Exercise instructions
Using the data below, show every line where the word "dina" occurs.

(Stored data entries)
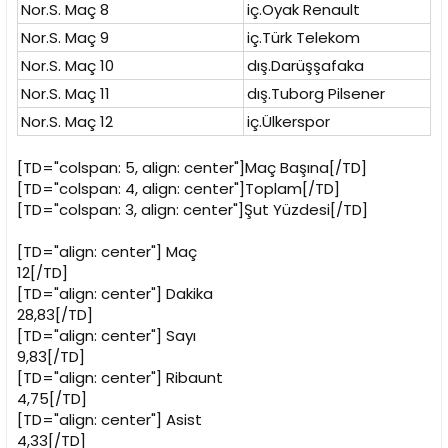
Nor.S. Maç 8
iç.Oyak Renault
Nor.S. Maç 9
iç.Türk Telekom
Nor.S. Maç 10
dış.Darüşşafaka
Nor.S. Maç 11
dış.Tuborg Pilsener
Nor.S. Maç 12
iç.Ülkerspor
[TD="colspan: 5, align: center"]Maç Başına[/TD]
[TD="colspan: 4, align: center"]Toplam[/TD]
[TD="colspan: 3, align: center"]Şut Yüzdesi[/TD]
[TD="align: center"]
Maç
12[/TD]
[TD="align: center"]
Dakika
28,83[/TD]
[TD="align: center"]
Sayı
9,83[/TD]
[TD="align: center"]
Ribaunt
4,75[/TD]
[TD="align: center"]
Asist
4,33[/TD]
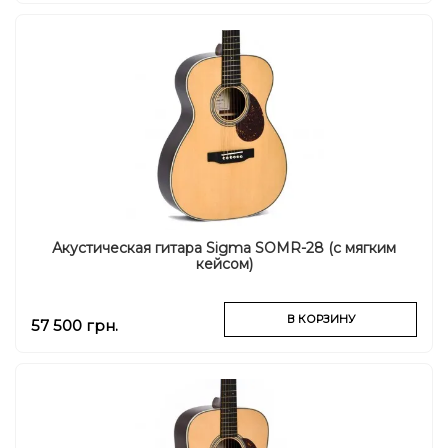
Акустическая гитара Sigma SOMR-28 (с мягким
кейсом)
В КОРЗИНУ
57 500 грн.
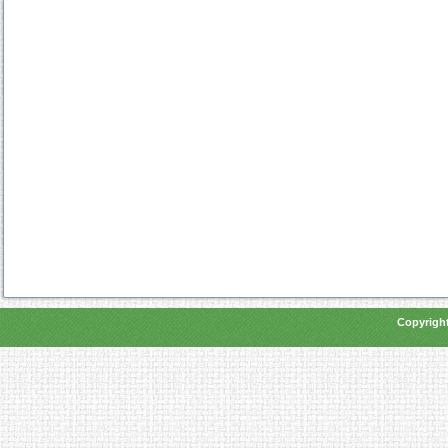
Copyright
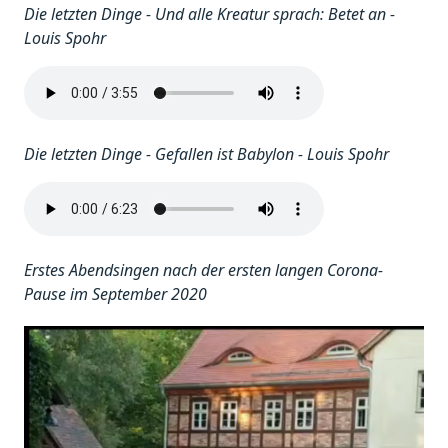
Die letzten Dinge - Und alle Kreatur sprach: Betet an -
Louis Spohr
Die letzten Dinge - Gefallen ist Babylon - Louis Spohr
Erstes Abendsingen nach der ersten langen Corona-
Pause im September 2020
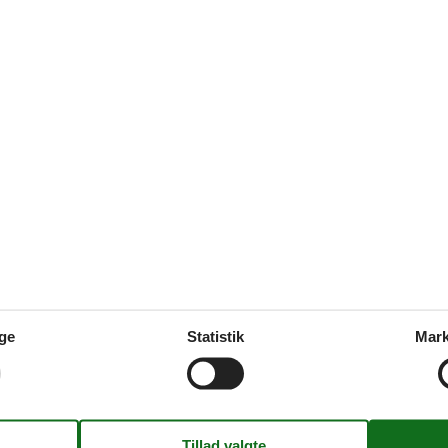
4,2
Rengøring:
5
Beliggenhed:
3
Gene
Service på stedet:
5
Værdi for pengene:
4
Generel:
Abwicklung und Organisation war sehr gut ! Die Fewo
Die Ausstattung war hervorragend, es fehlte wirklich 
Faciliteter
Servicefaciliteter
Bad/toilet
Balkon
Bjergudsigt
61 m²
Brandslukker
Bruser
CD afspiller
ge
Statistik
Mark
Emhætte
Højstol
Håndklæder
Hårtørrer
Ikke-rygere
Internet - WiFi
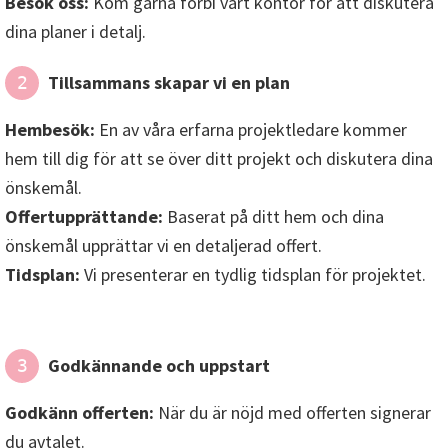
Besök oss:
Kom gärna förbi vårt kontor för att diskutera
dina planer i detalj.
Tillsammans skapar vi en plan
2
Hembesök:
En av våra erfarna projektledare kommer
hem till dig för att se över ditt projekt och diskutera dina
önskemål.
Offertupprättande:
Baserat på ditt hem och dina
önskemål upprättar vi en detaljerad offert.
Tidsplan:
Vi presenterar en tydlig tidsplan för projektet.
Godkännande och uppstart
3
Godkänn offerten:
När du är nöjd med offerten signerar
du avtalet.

...

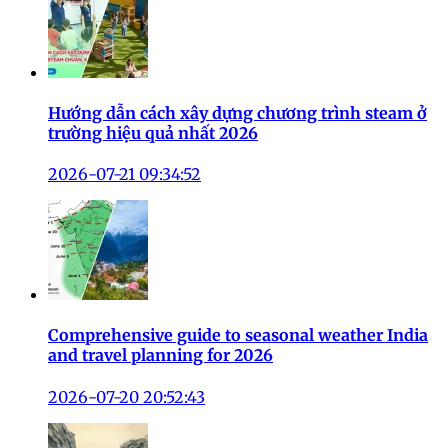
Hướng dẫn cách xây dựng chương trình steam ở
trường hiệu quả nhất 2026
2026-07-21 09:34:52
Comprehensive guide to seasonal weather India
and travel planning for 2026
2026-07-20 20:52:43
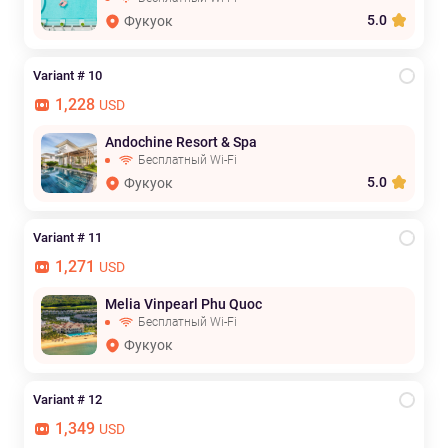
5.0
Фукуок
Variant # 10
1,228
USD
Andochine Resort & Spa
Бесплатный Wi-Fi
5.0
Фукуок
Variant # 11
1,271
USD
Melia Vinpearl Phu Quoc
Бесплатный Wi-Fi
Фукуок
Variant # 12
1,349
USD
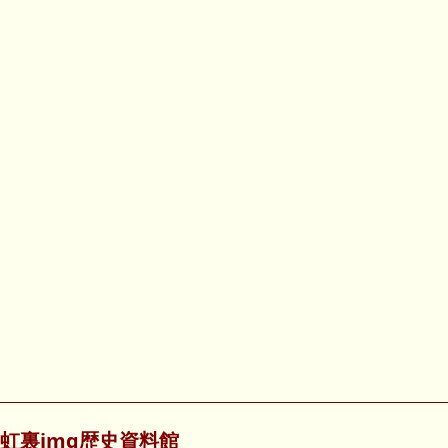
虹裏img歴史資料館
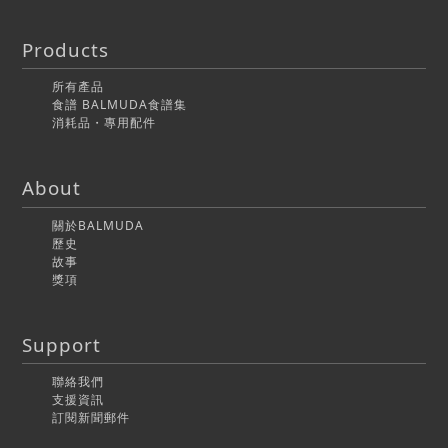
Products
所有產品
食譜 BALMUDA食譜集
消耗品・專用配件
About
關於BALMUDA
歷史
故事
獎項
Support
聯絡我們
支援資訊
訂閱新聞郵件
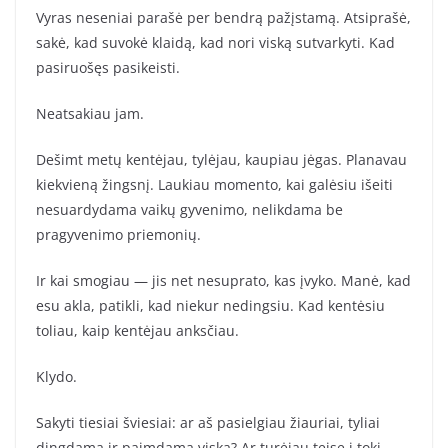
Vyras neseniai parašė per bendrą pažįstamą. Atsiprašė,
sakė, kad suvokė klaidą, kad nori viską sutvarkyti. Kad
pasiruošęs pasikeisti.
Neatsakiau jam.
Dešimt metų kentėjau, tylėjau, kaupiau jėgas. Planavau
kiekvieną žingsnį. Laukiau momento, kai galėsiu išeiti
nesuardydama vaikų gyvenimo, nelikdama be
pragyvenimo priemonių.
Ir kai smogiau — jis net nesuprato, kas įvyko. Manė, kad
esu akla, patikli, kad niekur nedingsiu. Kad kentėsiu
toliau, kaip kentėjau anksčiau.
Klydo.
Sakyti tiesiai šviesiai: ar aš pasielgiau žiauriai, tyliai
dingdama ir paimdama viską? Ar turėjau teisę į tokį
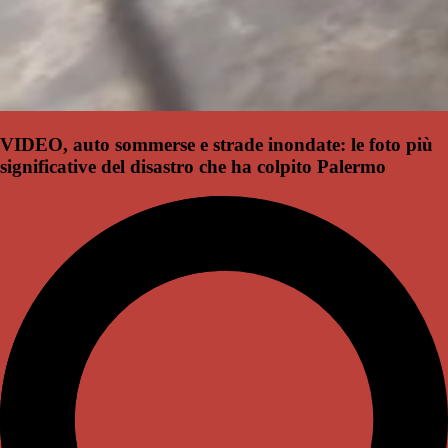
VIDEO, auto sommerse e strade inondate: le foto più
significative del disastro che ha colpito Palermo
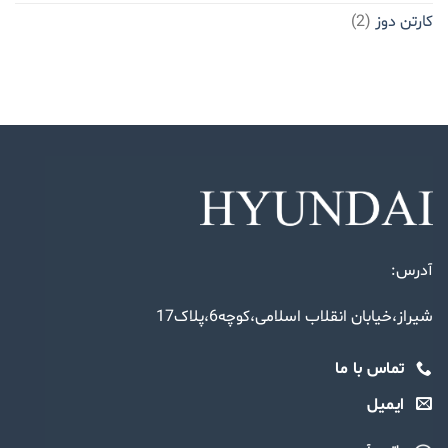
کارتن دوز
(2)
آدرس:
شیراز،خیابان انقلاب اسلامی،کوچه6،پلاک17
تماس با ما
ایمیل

==

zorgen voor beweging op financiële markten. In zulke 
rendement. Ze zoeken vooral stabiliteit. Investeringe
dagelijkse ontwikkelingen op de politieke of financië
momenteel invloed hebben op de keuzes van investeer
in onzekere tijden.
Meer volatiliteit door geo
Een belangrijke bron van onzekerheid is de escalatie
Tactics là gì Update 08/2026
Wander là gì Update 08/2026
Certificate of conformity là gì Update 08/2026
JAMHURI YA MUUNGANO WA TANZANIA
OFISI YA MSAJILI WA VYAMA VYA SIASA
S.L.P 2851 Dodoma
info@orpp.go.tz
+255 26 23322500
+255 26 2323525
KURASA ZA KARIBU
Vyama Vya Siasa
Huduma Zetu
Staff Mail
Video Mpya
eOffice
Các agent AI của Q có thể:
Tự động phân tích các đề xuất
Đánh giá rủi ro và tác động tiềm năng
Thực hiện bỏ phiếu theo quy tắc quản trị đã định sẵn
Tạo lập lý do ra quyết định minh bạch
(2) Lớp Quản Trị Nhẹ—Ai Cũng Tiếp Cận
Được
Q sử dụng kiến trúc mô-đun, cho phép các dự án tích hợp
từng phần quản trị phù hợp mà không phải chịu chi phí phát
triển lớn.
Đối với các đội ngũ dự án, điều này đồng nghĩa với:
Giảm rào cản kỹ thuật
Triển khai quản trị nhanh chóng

Task output
dina planer i detalj.
hem till dig för att se över ditt projekt och diskutera dina
Baserat på ditt hem och dina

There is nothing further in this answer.